Consider $\Omega_1 = \mathbb{N}_0$, $\Omega_2 = \mathbb{R}$, $\mathbb{P}_1 = Poi(5)$ and $\mathbb{P}_2 = Normal(1,2)$. On $\Omega = \Omega_1 \times \Omega_2$ we use the the product measure $\mathbb{P}$.
I want to find out if $A = \{\ 1,3,5 \} \times \mathbb{R}$ and $B = \mathbb{N}_0 \times [1, \infty)$ are independent.
I use the rule of product measure $\mathbb{P}(A_1 \times ... \times A_n) = \mathbb{P}_1(A_1) \cdot ... \cdot \mathbb{P}_n(A_n)$ and compute: $$\mathbb{P}(A) = \mathbb{P}(\{\ 1,3,5 \} \times \mathbb{R}) = \mathbb{P}_1(\{\ 1,3,5 \}) \cdot \mathbb{P}_2(\{\ \mathbb{R} \}) = \sum_{k \in \{\ 1,3,5 \}} \frac{5}{k!}e^{-5} \cdot 1 \\ \mathbb{P}(B) = \mathbb{P}(\mathbb{N}_0 \times [1, \infty)) = \mathbb{P}_1(\mathbb{N}_0) \cdot \mathbb{P}_2([1, \infty)) = \sum_{k \in \mathbb{N}_0} \frac{5}{k!}e^{-5} \cdot \frac{1}{2}$$
How do I now compute $\mathbb{P}(A \cap B)$ to check for independence?

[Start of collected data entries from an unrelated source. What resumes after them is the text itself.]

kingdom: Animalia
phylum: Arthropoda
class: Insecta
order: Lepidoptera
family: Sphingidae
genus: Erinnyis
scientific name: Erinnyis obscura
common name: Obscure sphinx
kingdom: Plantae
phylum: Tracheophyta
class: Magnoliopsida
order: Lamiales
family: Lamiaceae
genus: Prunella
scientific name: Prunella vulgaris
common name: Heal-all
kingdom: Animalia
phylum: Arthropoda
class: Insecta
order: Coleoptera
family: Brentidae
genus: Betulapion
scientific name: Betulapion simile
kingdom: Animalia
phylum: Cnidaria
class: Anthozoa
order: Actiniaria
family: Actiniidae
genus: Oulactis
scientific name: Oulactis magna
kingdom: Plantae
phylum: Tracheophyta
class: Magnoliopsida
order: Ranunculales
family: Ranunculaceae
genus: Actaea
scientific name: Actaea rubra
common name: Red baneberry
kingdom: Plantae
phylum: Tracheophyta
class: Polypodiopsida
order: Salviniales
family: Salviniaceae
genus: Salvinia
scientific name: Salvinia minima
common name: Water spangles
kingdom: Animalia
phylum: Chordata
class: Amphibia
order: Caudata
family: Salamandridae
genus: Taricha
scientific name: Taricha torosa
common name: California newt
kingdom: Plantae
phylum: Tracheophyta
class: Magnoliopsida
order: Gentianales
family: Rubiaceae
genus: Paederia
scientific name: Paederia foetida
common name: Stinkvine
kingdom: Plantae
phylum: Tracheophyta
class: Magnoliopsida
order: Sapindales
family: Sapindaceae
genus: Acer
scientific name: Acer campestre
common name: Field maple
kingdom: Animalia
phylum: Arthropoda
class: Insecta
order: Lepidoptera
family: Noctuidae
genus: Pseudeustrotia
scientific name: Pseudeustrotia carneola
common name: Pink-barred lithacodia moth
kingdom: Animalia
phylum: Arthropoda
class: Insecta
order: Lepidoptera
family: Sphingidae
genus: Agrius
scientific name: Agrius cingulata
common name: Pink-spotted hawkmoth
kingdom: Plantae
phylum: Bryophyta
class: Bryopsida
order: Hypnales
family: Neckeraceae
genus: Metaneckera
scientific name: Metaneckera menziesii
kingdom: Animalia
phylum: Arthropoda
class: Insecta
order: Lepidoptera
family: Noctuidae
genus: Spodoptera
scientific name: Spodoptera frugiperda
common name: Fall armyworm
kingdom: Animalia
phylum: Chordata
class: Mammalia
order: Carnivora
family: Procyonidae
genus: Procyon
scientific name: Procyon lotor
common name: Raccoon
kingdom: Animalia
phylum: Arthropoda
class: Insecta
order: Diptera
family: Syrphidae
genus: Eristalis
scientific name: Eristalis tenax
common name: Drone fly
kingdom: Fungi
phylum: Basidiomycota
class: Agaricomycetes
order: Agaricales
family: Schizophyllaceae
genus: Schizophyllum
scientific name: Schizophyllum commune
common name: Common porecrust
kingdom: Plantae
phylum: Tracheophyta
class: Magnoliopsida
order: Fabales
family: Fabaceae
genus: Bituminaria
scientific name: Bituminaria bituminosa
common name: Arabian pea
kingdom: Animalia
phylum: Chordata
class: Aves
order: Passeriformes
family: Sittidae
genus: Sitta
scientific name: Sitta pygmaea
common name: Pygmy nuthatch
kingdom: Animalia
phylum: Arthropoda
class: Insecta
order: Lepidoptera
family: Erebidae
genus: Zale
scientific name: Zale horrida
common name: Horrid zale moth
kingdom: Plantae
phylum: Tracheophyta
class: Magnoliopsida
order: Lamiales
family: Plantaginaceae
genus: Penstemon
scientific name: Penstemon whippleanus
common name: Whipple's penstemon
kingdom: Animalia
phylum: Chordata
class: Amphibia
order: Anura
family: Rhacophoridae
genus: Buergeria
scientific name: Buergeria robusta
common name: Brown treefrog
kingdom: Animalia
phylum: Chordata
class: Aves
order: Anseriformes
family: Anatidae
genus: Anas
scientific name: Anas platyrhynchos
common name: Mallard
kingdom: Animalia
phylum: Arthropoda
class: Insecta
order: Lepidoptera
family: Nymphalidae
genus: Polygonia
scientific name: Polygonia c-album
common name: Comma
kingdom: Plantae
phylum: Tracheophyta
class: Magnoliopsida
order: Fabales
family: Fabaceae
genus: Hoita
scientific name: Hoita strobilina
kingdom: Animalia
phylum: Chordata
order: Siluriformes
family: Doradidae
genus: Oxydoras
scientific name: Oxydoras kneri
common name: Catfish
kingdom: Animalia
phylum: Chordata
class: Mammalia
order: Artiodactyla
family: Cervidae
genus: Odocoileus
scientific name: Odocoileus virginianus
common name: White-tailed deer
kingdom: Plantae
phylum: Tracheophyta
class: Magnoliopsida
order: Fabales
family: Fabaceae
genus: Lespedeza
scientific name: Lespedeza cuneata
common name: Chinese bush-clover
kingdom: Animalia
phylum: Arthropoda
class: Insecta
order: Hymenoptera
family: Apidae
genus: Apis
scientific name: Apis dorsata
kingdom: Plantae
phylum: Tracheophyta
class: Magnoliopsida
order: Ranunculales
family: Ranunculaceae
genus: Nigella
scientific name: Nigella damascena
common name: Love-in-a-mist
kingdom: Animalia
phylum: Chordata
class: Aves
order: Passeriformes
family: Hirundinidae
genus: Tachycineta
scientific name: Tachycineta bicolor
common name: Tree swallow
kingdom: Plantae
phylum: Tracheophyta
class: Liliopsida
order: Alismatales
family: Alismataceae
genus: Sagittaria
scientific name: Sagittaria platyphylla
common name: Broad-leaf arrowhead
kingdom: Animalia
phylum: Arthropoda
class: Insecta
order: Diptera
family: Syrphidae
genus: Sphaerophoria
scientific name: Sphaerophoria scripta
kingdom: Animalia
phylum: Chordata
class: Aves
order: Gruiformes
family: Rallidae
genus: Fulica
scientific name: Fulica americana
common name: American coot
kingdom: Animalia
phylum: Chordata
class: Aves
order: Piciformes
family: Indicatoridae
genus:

Note that $A\cap B = \{1,3,5\} \times [1,\infty )$. Thus by definition of product measure you have $$\Bbb P (A\cap B) = \Bbb P ( \{1,3,5\} \times [1,\infty ) ) = \Bbb P ( \{1,3,5\} ) \Bbb P ( [1,\infty ) ) = \Bbb P (A) \Bbb P (B)$$ as you already calculated the last equality.